■ Task statement: Please determine how many lines of the material include the word "will", and respond with nothing but that number.

■ Data for the task:
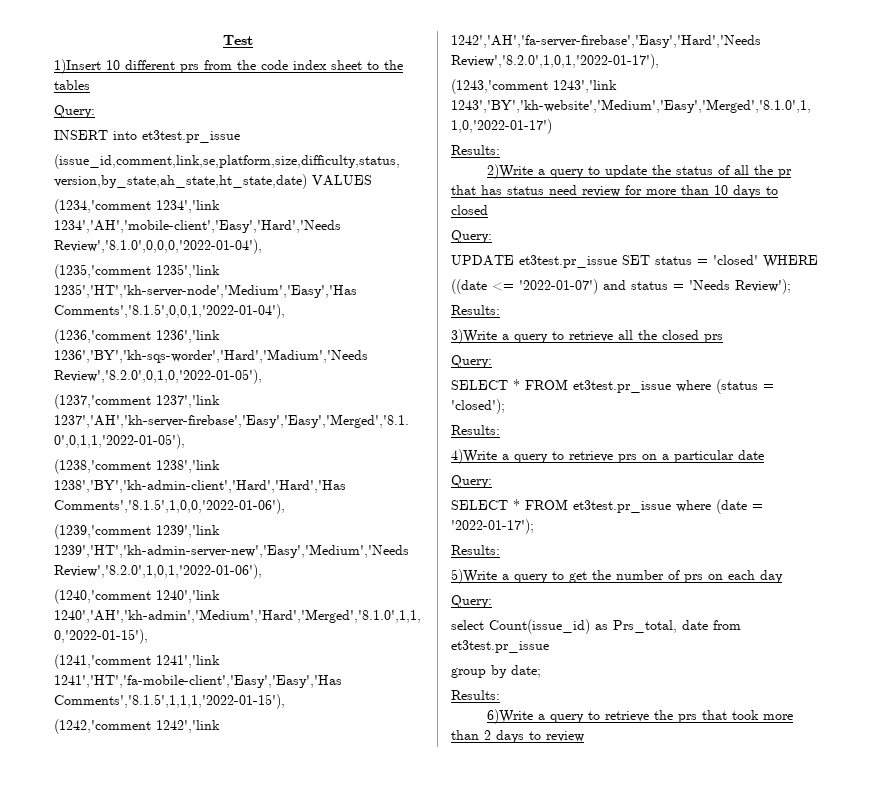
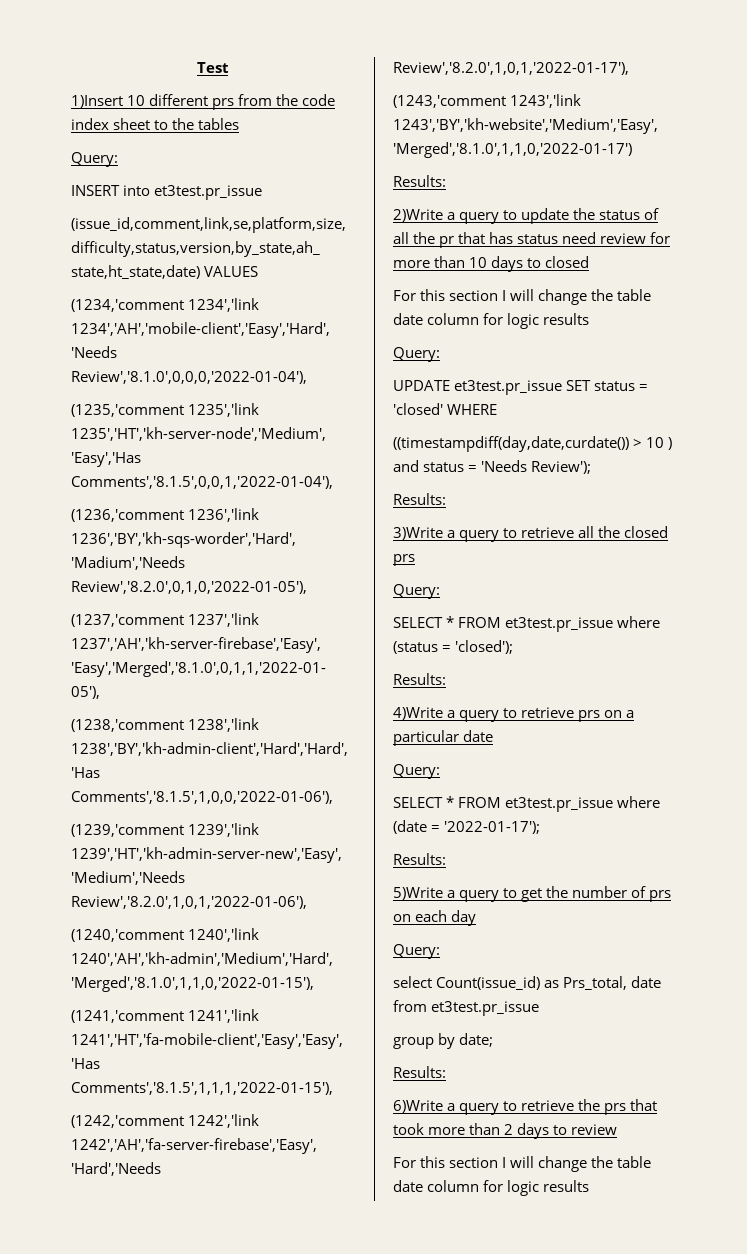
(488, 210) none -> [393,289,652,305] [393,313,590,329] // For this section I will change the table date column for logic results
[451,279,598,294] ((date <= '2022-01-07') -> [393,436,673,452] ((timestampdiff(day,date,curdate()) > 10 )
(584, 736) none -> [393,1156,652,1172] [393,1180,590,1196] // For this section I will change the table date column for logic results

--

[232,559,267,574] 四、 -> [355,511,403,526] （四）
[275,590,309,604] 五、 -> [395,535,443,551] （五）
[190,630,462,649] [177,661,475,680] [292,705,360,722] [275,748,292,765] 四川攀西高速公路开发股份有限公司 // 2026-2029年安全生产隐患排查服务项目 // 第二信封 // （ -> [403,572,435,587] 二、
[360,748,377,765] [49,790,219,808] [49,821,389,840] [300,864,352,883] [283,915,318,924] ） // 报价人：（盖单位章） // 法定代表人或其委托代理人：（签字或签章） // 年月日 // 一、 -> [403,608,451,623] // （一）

■ Response to the exercise: 2